Le marché du Bitcoin ressemble-t-il vraiment aux crashs de 2018 et 2022 ?
Spoiler : non. Le récent échec du bitcoin à franchir sa moyenne mobile à 200 jours, située autour de 83 000 dollars, ravive les craintes d’une nouvelle correction sur les marchés financiers. Pourtant, une étude publiée par le cabinet K33 Research indique que la structure actuelle du marché Bitcoin se distingue nettement des phases baissières observées lors des cycles précédents. Les indicateurs financiers révèlent en effet un comportement des opérateurs caractérisé par une prudence historique, qui s’apparente davantage à la construction d’un point bas technique qu’à un rebond temporaire.
- Le bitcoin a échoué à dépasser sa moyenne mobile à 200 jours, ce qui pourrait annoncer une nouvelle correction sur les marchés financiers.
- Une étude de K33 Research a révélé que la prudence actuelle sur le marché Bitcoin est inédite, se distinguant des cycles baissiers précédents.
Bitcoin : Une structure de marché dictée par une prudence persistante
Selon les équipes de K33, le comportement actuel des produits dérivés montre une configuration différente de celle des marchés baissiers de 2014, 2018 et 2022. Durant ces périodes, les rebonds vers la moyenne mobile à 200 jours s’accompagnaient d’une reconstruction rapide du levier financier et d’un optimisme excessif des traders, entraînant ensuite une rechute brutale.
À l’inverse, l’évolution récente des cours se traduit par une progression lente sans emballement spéculatif. Les données sur les dérivés mettent en évidence un sentiment de pessimisme unique, illustré par un taux de financement moyen à 30 jours resté négatif pendant 81 jours consécutifs. Cette configuration approche un record de durée et confirme que les vendeurs maintiennent leur pression malgré la reprise amorcée depuis les plus bas de février.
En parallèle, la base annualisée sur les contrats à terme du CME a récemment fléchi sous le seuil des 2,5 %, un niveau qui caractérise généralement les phases d’extrême vigilance. Toutefois, certains signaux incitent à la réserve, notamment le maintien d’un intérêt ouvert élevé sur les dérivés, ce qui accroît le risque de volatilité en cas de faiblesse prolongée des cours.
De plus, les fonds indiciels (ETF) au comptant basés aux États-Unis ont enregistré des sorties nettes de 1,6 milliard de dollars en l’espace de cinq jours. Ce mouvement de vente s’est intensifié à l’approche de la zone des 83 000 dollars, un niveau proche du prix de revient moyen de nombreux porteurs. L’histoire des marchés montre que les investisseurs ont tendance à liquider leurs positions pour retrouver leur point d’équilibre après des corrections prolongées.

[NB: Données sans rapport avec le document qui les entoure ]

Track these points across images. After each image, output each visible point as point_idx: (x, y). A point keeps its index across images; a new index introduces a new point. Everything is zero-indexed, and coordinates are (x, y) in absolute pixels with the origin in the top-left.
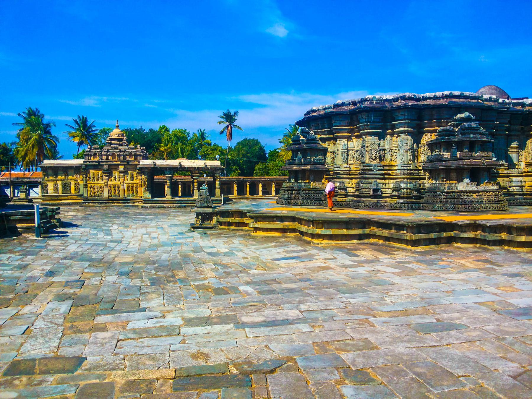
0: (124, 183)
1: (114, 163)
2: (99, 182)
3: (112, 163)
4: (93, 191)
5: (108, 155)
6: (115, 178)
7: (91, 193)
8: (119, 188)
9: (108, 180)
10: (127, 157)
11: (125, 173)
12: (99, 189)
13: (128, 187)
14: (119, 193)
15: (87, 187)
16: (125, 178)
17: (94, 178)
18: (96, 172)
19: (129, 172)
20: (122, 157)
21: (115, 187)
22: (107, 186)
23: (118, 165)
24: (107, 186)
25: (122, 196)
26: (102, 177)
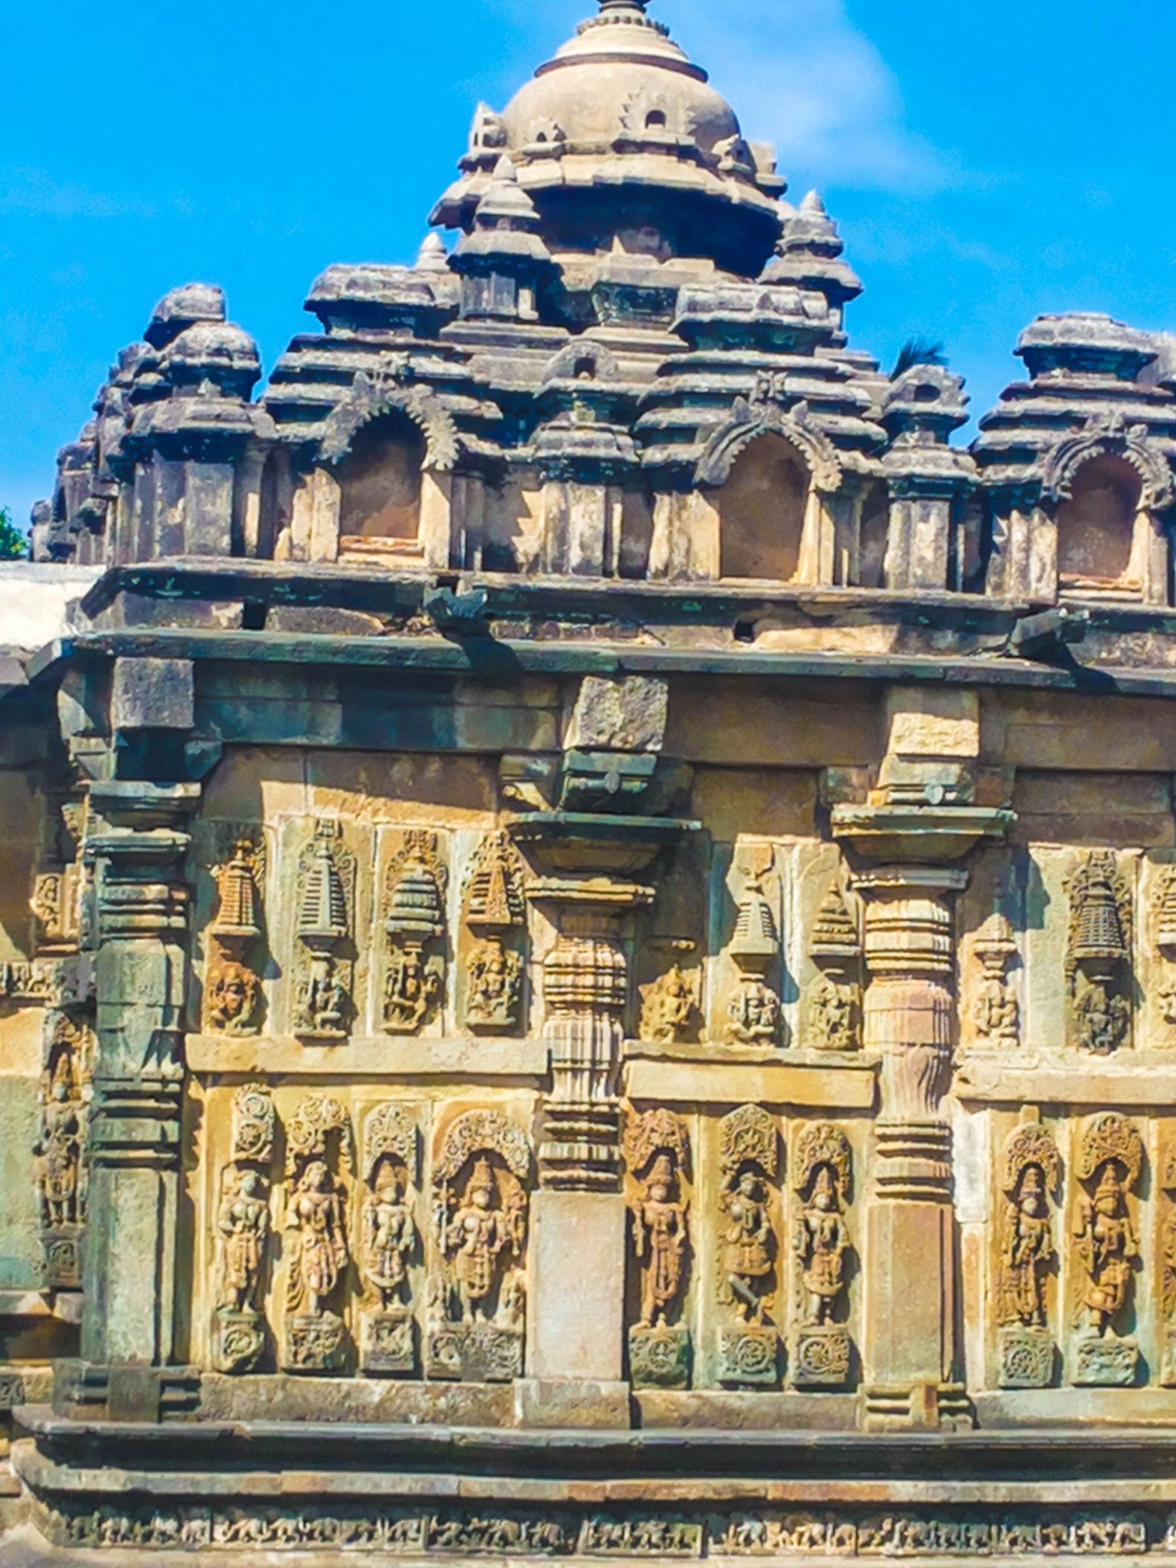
0: (938, 1078)
1: (775, 644)
2: (445, 1042)
3: (712, 644)
4: (304, 1258)
5: (641, 485)
6: (768, 968)
7: (253, 1289)
8: (835, 1176)
9: (624, 1009)
10: (1029, 542)
11: (978, 870)
12: (424, 1206)
13: (1031, 1181)
14: (836, 1306)
15: (177, 1157)
16: (975, 986)
17: (339, 948)
18: (379, 822)
19: (1055, 861)
20: (918, 545)
21: (754, 1173)
22: (595, 1148)
23: (859, 701)
24: (595, 1148)
25: (895, 1389)
26: (511, 935)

Des indicateurs techniques favorables à la stabilisation des cours
Malgré ces prises de bénéfices à court terme, les indicateurs propriétaires de K33 Research conservent une structure comparable aux périodes de force du marché. La situation actuelle présente des similitudes avec la phase de mars-avril 2025, lorsque l’actif avait établi un plancher technique lors de l’annonce des droits de douanepar l’administration Trump, avant de progresser vers de nouveaux sommets.
Cette dynamique s’éloigne des faux rebonds qui caractérisaient les cycles baissiers antérieurs. Les analystes estiment ainsi que la baisse enregistrée en février vers les 60 000 dollars constitue probablement la correction la plus profonde de ce cycle.
Cette résilience s’explique en partie par la nature de la hausse observée l’année précédente. Les équipes de recherche précisent qu’un marché haussier moins agressif en 2025 prépare le terrain pour un marché baissier plus modéré au cours de l’année 2026. Le scénario de référence du cabinet repose sur l’idée que le seuil des 60 000 dollars atteint en février représente bien le niveau de baisse maximale pour la période actuelle.
Bien que la pression technique à court terme reste visible sous la moyenne mobile clé, l’absence d’un effet de levier excessif protège le marché contre les risques de liquidation en cascade qui ont pénalisé les cycles financiers précédents.
La confrontation du cours avec sa moyenne mobile à 200 jours valide l’existence d’une résistance technique majeure pour l’actif. Néanmoins, l’analyse des données de marché montre que le pessimisme ambiant et la réduction du levier financier limitent le risque d’un effondrement systémique comparable aux crises passées.